A resident of Rasht, the capital of Gilan Province, had a similar story to tell on trying to secure a dose for his father. “We’re on the fifth day of this week. For two days of it, there were no vaccines left in Rasht. On the other days, the clinics we went to said they only had the Barekat vaccine. After a few days of going back and forth, we found out we could get vaccinated in other, nearby cities as well. So I took my father to Someh Sara, an hour from Rasht, and he got Sinopharm.”

According to the Health Ministry, as of Thursday, August 5, Iran had acknowledged delivery of 13 separate shipments of foreign-made vaccine, comprising 12.63 million doses. The total number of vaccine doses administered to Iranians up to the time of writing was 14,438,861.

Official Coronavirus Statistics

According to the Health Ministry’s weekly statistics, a total of 2,554 patients are known to have lost their lives to Covid-19 in the week ending August 5: an increase of 543 over the preceding week.
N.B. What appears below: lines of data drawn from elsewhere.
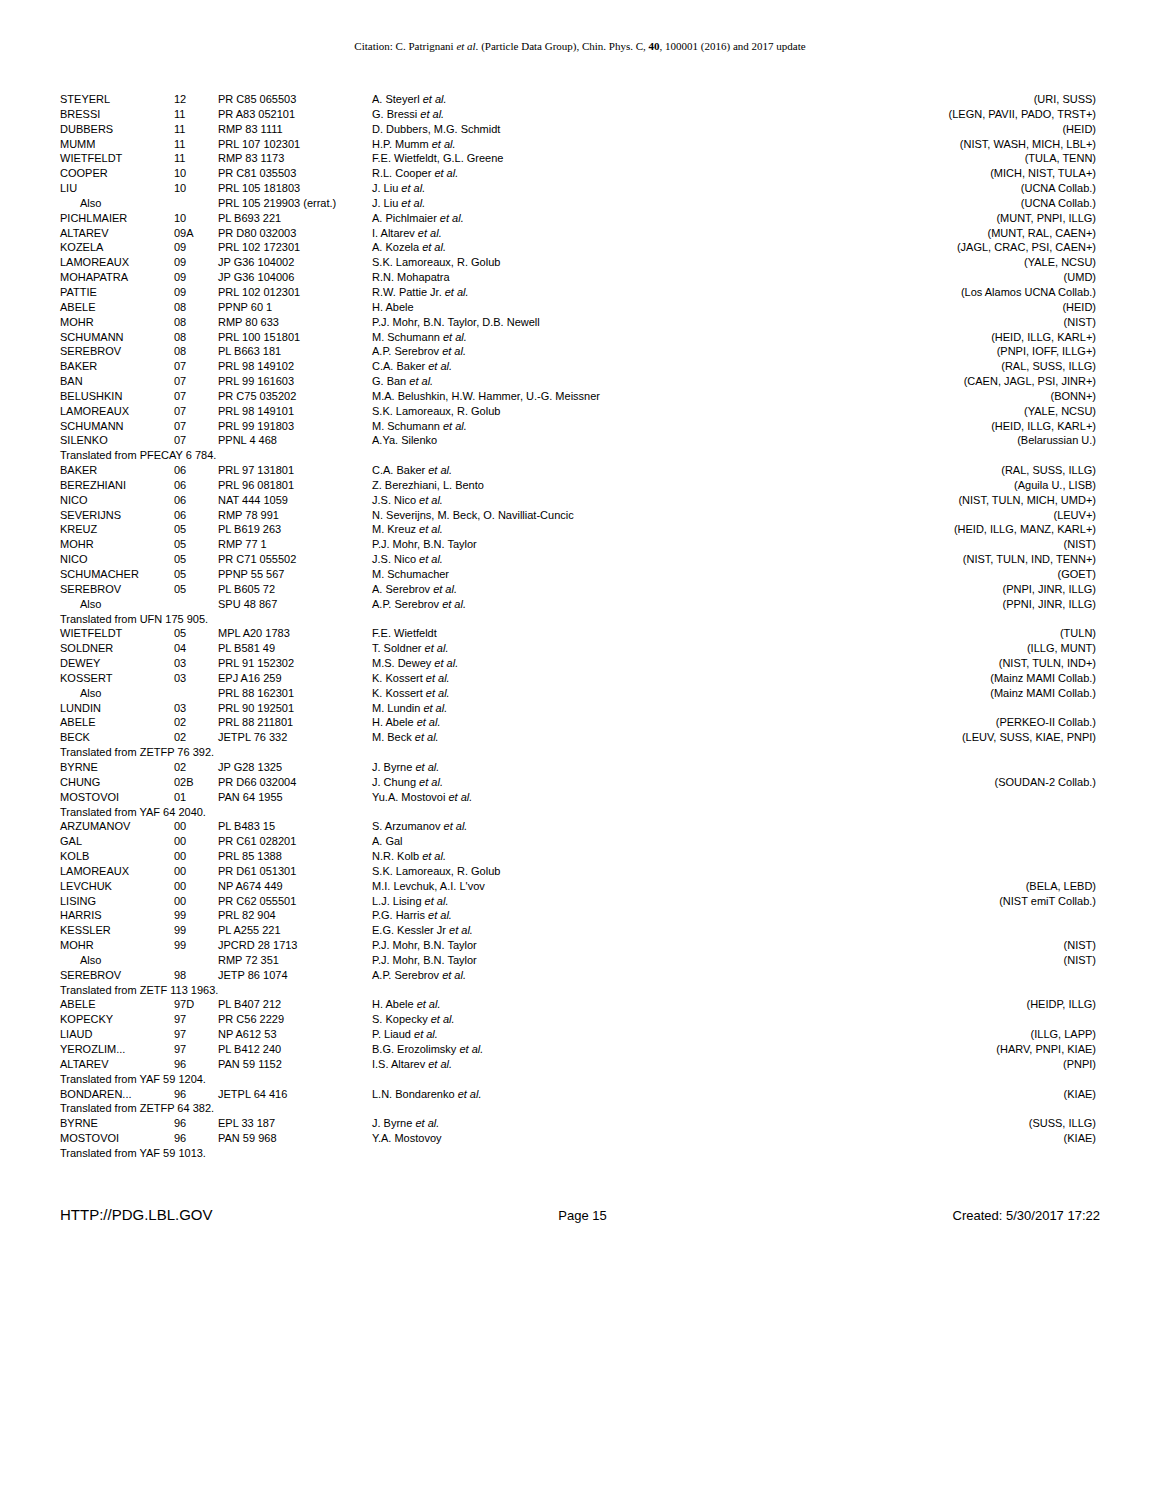Citation: C. Patrignani et al. (Particle Data Group), Chin. Phys. C, 40, 100001 (2016) and 2017 update
| STEYERL | 12 | PR C85 065503 | A. Steyerl et al. | (URI, SUSS) |
| BRESSI | 11 | PR A83 052101 | G. Bressi et al. | (LEGN, PAVII, PADO, TRST+) |
| DUBBERS | 11 | RMP 83 1111 | D. Dubbers, M.G. Schmidt | (HEID) |
| MUMM | 11 | PRL 107 102301 | H.P. Mumm et al. | (NIST, WASH, MICH, LBL+) |
| WIETFELDT | 11 | RMP 83 1173 | F.E. Wietfeldt, G.L. Greene | (TULA, TENN) |
| COOPER | 10 | PR C81 035503 | R.L. Cooper et al. | (MICH, NIST, TULA+) |
| LIU | 10 | PRL 105 181803 | J. Liu et al. | (UCNA Collab.) |
| Also | | PRL 105 219903 (errat.) | J. Liu et al. | (UCNA Collab.) |
| PICHLMAIER | 10 | PL B693 221 | A. Pichlmaier et al. | (MUNT, PNPI, ILLG) |
| ALTAREV | 09A | PR D80 032003 | I. Altarev et al. | (MUNT, RAL, CAEN+) |
| KOZELA | 09 | PRL 102 172301 | A. Kozela et al. | (JAGL, CRAC, PSI, CAEN+) |
| LAMOREAUX | 09 | JP G36 104002 | S.K. Lamoreaux, R. Golub | (YALE, NCSU) |
| MOHAPATRA | 09 | JP G36 104006 | R.N. Mohapatra | (UMD) |
| PATTIE | 09 | PRL 102 012301 | R.W. Pattie Jr. et al. | (Los Alamos UCNA Collab.) |
| ABELE | 08 | PPNP 60 1 | H. Abele | (HEID) |
| MOHR | 08 | RMP 80 633 | P.J. Mohr, B.N. Taylor, D.B. Newell | (NIST) |
| SCHUMANN | 08 | PRL 100 151801 | M. Schumann et al. | (HEID, ILLG, KARL+) |
| SEREBROV | 08 | PL B663 181 | A.P. Serebrov et al. | (PNPI, IOFF, ILLG+) |
| BAKER | 07 | PRL 98 149102 | C.A. Baker et al. | (RAL, SUSS, ILLG) |
| BAN | 07 | PRL 99 161603 | G. Ban et al. | (CAEN, JAGL, PSI, JINR+) |
| BELUSHKIN | 07 | PR C75 035202 | M.A. Belushkin, H.W. Hammer, U.-G. Meissner | (BONN+) |
| LAMOREAUX | 07 | PRL 98 149101 | S.K. Lamoreaux, R. Golub | (YALE, NCSU) |
| SCHUMANN | 07 | PRL 99 191803 | M. Schumann et al. | (HEID, ILLG, KARL+) |
| SILENKO | 07 | PPNL 4 468 | A.Ya. Silenko | (Belarussian U.) |
| Translated from PFECAY 6 784. |
| BAKER | 06 | PRL 97 131801 | C.A. Baker et al. | (RAL, SUSS, ILLG) |
| BEREZHIANI | 06 | PRL 96 081801 | Z. Berezhiani, L. Bento | (Aguila U., LISB) |
| NICO | 06 | NAT 444 1059 | J.S. Nico et al. | (NIST, TULN, MICH, UMD+) |
| SEVERIJNS | 06 | RMP 78 991 | N. Severijns, M. Beck, O. Navilliat-Cuncic | (LEUV+) |
| KREUZ | 05 | PL B619 263 | M. Kreuz et al. | (HEID, ILLG, MANZ, KARL+) |
| MOHR | 05 | RMP 77 1 | P.J. Mohr, B.N. Taylor | (NIST) |
| NICO | 05 | PR C71 055502 | J.S. Nico et al. | (NIST, TULN, IND, TENN+) |
| SCHUMACHER | 05 | PPNP 55 567 | M. Schumacher | (GOET) |
| SEREBROV | 05 | PL B605 72 | A. Serebrov et al. | (PNPI, JINR, ILLG) |
| Also | | SPU 48 867 | A.P. Serebrov et al. | (PPNI, JINR, ILLG) |
| Translated from UFN 175 905. |
| WIETFELDT | 05 | MPL A20 1783 | F.E. Wietfeldt | (TULN) |
| SOLDNER | 04 | PL B581 49 | T. Soldner et al. | (ILLG, MUNT) |
| DEWEY | 03 | PRL 91 152302 | M.S. Dewey et al. | (NIST, TULN, IND+) |
| KOSSERT | 03 | EPJ A16 259 | K. Kossert et al. | (Mainz MAMI Collab.) |
| Also | | PRL 88 162301 | K. Kossert et al. | (Mainz MAMI Collab.) |
| LUNDIN | 03 | PRL 90 192501 | M. Lundin et al. | |
| ABELE | 02 | PRL 88 211801 | H. Abele et al. | (PERKEO-II Collab.) |
| BECK | 02 | JETPL 76 332 | M. Beck et al. | (LEUV, SUSS, KIAE, PNPI) |
| Translated from ZETFP 76 392. |
| BYRNE | 02 | JP G28 1325 | J. Byrne et al. | |
| CHUNG | 02B | PR D66 032004 | J. Chung et al. | (SOUDAN-2 Collab.) |
| MOSTOVOI | 01 | PAN 64 1955 | Yu.A. Mostovoi et al. | |
| Translated from YAF 64 2040. |
| ARZUMANOV | 00 | PL B483 15 | S. Arzumanov et al. | |
| GAL | 00 | PR C61 028201 | A. Gal | |
| KOLB | 00 | PRL 85 1388 | N.R. Kolb et al. | |
| LAMOREAUX | 00 | PR D61 051301 | S.K. Lamoreaux, R. Golub | |
| LEVCHUK | 00 | NP A674 449 | M.I. Levchuk, A.I. L'vov | (BELA, LEBD) |
| LISING | 00 | PR C62 055501 | L.J. Lising et al. | (NIST emiT Collab.) |
| HARRIS | 99 | PRL 82 904 | P.G. Harris et al. | |
| KESSLER | 99 | PL A255 221 | E.G. Kessler Jr et al. | |
| MOHR | 99 | JPCRD 28 1713 | P.J. Mohr, B.N. Taylor | (NIST) |
| Also | | RMP 72 351 | P.J. Mohr, B.N. Taylor | (NIST) |
| SEREBROV | 98 | JETP 86 1074 | A.P. Serebrov et al. | |
| Translated from ZETF 113 1963. |
| ABELE | 97D | PL B407 212 | H. Abele et al. | (HEIDP, ILLG) |
| KOPECKY | 97 | PR C56 2229 | S. Kopecky et al. | |
| LIAUD | 97 | NP A612 53 | P. Liaud et al. | (ILLG, LAPP) |
| YEROZLIM... | 97 | PL B412 240 | B.G. Erozolimsky et al. | (HARV, PNPI, KIAE) |
| ALTAREV | 96 | PAN 59 1152 | I.S. Altarev et al. | (PNPI) |
| Translated from YAF 59 1204. |
| BONDAREN... | 96 | JETPL 64 416 | L.N. Bondarenko et al. | (KIAE) |
| Translated from ZETFP 64 382. |
| BYRNE | 96 | EPL 33 187 | J. Byrne et al. | (SUSS, ILLG) |
| MOSTOVOI | 96 | PAN 59 968 | Y.A. Mostovoy | (KIAE) |
| Translated from YAF 59 1013. |
HTTP://PDG.LBL.GOV Page 15 Created: 5/30/2017 17:22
With 434 deaths, August 5, the last day, had the highest officially-recorded number of fatalities for the week.

At the week’s end, 6,170 Covid-19 patients in Iran were being treated in ICUs. According to the Health Ministry, at the time of writing 2,933,866 Iranians had received both doses of vaccine.

There are currently 285 Iranian cities on red alert for coronavirus transmission. Another 110 are rated orange and 53 are yellow. No city in Iran is currently on “blue” alert.